## GIVEN ENTRIES
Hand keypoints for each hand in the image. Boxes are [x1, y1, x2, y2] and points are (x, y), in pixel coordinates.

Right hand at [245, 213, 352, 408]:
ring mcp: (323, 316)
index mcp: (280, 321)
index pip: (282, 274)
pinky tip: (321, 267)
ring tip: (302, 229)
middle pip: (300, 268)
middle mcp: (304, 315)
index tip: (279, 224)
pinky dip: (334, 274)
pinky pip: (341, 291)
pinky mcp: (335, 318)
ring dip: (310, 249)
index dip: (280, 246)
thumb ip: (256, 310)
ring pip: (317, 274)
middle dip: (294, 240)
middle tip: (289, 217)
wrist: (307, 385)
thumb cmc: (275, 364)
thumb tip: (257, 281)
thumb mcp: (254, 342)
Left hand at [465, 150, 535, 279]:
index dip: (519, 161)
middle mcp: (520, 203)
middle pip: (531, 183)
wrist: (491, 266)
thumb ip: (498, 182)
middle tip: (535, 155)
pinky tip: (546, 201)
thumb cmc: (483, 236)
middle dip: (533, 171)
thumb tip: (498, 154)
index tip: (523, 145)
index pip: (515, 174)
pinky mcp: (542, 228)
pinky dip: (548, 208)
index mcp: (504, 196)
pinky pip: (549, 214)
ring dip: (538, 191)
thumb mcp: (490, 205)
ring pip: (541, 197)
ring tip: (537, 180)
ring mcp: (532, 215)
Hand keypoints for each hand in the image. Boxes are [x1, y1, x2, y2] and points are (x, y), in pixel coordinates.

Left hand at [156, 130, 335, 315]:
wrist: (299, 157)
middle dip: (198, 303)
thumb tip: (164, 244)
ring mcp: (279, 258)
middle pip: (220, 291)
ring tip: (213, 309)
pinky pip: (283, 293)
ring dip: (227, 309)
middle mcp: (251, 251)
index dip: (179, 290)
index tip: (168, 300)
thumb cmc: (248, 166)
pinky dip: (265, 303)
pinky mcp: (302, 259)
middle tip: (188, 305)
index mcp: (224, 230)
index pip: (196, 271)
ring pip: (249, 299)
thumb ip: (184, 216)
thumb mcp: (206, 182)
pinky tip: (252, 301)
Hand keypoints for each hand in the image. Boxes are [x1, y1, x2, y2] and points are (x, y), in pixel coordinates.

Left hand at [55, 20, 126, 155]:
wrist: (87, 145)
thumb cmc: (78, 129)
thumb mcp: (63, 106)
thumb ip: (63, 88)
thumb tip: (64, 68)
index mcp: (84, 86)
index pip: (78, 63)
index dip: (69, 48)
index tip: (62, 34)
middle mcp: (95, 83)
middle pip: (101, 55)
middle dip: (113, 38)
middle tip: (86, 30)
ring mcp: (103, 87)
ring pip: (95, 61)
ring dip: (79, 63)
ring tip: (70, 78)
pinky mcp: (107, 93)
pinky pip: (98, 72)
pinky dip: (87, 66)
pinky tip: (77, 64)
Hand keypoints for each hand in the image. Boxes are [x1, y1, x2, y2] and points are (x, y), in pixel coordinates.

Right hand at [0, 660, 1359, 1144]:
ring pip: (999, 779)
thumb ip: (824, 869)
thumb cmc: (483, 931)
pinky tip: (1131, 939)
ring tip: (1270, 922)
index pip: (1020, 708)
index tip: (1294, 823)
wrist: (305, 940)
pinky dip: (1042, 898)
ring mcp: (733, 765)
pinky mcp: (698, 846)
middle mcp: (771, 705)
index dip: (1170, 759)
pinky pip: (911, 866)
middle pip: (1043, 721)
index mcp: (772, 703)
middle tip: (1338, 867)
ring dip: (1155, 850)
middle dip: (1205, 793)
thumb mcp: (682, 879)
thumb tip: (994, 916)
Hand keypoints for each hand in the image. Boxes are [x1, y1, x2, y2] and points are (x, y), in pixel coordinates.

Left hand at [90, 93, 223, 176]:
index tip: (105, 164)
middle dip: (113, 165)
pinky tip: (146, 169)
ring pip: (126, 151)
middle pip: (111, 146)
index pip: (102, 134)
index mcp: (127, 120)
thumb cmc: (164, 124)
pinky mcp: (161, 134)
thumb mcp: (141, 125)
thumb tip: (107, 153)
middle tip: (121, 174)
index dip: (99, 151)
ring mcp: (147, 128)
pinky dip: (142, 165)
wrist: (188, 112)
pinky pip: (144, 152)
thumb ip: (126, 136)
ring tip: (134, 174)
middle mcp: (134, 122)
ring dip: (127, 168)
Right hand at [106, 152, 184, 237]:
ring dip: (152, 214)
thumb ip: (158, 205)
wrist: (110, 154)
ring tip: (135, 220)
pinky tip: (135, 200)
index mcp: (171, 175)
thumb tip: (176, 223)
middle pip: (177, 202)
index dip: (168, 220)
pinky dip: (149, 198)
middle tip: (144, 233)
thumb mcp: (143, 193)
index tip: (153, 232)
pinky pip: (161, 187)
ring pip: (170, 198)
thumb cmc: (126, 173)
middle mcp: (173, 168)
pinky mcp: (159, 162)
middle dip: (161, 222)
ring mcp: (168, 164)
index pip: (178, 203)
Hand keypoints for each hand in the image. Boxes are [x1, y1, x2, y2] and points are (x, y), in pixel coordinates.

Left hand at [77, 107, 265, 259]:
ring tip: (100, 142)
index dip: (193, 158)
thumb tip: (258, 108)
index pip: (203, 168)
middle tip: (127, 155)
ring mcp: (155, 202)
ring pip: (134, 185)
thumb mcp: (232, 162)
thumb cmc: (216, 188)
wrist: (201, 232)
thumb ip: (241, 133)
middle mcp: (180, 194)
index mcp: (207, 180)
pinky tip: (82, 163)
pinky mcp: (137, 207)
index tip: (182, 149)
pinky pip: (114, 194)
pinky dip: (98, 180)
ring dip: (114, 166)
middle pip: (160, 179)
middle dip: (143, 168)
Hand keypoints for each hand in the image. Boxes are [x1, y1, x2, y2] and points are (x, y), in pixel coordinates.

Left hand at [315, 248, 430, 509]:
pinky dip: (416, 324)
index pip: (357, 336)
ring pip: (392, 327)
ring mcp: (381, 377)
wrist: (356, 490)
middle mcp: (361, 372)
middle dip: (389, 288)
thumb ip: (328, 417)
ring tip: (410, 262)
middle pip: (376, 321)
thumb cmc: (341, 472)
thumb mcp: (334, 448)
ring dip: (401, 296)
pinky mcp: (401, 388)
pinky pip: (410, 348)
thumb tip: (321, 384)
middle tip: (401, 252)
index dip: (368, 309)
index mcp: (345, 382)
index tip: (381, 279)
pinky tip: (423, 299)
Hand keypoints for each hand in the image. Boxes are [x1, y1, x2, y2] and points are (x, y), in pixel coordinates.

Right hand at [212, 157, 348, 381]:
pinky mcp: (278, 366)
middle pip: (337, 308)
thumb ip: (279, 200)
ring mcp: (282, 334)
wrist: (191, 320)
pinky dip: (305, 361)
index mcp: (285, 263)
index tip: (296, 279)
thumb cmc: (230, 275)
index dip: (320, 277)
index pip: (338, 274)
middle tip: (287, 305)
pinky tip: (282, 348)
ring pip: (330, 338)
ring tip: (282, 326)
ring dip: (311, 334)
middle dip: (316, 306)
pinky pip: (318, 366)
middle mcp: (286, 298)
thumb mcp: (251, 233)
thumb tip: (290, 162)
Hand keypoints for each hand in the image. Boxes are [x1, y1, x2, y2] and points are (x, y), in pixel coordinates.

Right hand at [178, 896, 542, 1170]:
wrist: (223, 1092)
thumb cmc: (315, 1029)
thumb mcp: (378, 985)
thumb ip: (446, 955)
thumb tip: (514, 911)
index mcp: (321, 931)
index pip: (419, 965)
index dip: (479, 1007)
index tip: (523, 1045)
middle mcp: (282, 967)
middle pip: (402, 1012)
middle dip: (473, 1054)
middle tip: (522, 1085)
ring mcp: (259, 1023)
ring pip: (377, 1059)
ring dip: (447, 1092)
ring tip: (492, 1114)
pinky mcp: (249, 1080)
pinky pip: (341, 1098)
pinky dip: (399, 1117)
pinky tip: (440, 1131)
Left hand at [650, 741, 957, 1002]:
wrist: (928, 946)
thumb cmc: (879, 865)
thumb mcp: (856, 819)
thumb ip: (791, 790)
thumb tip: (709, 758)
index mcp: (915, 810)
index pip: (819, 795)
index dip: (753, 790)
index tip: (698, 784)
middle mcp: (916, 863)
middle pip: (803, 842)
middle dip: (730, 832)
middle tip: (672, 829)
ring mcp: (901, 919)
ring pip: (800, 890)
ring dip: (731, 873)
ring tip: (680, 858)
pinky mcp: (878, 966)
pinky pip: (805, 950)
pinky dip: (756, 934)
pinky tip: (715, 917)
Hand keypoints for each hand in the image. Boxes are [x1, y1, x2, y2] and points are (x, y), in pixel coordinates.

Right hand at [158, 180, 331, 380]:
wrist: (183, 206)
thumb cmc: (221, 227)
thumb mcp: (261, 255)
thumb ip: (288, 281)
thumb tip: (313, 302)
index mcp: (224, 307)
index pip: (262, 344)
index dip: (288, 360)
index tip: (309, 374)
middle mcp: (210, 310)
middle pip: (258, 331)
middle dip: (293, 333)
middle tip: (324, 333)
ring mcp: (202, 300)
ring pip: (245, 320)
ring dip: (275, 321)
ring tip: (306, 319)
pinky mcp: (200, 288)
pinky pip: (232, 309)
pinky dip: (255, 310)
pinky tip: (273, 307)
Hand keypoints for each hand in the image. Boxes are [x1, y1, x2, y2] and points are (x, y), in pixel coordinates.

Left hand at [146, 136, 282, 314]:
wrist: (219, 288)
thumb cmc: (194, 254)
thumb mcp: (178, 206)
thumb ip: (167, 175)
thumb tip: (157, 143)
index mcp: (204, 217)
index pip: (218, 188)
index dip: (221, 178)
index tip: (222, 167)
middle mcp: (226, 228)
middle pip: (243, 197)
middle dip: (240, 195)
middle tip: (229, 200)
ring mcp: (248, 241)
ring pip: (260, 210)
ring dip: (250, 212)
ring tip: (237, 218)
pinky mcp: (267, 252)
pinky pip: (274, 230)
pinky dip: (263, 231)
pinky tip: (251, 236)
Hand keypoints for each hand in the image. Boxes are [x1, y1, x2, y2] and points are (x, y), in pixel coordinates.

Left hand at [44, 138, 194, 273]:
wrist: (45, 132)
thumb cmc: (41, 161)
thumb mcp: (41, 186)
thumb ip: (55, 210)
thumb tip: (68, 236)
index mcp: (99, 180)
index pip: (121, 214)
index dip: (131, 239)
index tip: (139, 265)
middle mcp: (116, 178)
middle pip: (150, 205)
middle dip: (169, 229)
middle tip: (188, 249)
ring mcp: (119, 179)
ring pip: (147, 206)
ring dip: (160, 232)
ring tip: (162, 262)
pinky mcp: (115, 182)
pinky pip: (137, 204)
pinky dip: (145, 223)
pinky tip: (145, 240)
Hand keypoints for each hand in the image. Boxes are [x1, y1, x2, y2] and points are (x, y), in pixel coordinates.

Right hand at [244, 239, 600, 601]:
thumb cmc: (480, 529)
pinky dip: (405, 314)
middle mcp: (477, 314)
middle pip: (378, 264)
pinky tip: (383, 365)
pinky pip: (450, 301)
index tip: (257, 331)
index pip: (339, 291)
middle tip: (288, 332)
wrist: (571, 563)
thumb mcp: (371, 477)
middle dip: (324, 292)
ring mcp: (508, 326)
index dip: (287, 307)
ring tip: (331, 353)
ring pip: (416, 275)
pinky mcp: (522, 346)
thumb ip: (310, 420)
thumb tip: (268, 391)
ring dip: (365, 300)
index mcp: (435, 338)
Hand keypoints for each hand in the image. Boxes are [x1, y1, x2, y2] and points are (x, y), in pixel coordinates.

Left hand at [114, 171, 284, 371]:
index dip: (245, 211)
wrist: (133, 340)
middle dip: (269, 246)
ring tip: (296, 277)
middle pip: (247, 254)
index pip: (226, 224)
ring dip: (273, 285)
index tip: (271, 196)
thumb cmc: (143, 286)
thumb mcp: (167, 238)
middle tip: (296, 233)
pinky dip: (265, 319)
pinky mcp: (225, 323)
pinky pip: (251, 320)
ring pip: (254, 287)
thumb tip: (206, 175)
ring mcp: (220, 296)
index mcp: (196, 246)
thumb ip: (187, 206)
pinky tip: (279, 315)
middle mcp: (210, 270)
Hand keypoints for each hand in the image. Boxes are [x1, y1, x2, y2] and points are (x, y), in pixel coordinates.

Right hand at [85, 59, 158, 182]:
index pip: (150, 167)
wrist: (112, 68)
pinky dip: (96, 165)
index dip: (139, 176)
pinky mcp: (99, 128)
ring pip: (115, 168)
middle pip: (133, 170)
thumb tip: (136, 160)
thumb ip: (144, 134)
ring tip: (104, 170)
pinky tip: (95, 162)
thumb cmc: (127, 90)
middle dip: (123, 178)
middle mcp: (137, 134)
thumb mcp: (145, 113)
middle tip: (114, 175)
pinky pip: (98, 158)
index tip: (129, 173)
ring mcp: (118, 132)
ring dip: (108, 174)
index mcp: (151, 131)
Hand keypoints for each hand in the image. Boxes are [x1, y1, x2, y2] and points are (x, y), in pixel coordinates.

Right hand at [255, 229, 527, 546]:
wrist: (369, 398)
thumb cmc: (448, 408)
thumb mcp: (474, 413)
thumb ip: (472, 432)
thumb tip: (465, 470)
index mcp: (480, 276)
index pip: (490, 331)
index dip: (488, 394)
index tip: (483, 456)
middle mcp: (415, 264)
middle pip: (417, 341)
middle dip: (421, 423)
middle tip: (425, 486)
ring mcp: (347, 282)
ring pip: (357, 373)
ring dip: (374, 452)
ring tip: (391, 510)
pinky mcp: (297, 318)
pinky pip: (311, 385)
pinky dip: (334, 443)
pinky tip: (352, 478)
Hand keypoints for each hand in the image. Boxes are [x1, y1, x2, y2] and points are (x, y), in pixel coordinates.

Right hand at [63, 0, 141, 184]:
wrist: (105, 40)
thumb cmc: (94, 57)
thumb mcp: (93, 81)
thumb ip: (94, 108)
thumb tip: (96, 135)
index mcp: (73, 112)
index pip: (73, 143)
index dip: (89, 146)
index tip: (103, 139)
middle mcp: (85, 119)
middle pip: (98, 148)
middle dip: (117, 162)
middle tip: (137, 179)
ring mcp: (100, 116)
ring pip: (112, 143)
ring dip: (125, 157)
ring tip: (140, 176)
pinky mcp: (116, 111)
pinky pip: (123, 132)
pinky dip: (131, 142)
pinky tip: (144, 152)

## EXERCISE
All that is wanted is the stretch of lines above from the one containing "middle dip: (1205, 793)" through the one containing "thumb tip: (107, 153)", duplicated exactly.

## EXERCISE ANSWER
middle dip: (1205, 793)
thumb mcp: (682, 879)
thumb tip: (994, 916)
Hand keypoints for each hand in the image. Boxes are [x1, y1, x2, y2] and points are (x, y), in pixel coordinates.

Left hand at [90, 93, 223, 176]:
index tip: (105, 164)
middle dip: (113, 165)
pinky tip: (146, 169)
ring pip: (126, 151)
middle pip: (111, 146)
index pip: (102, 134)
index mcp: (127, 120)
thumb cmc: (164, 124)
pinky mcp: (161, 134)
thumb mcp: (141, 125)
thumb tip: (107, 153)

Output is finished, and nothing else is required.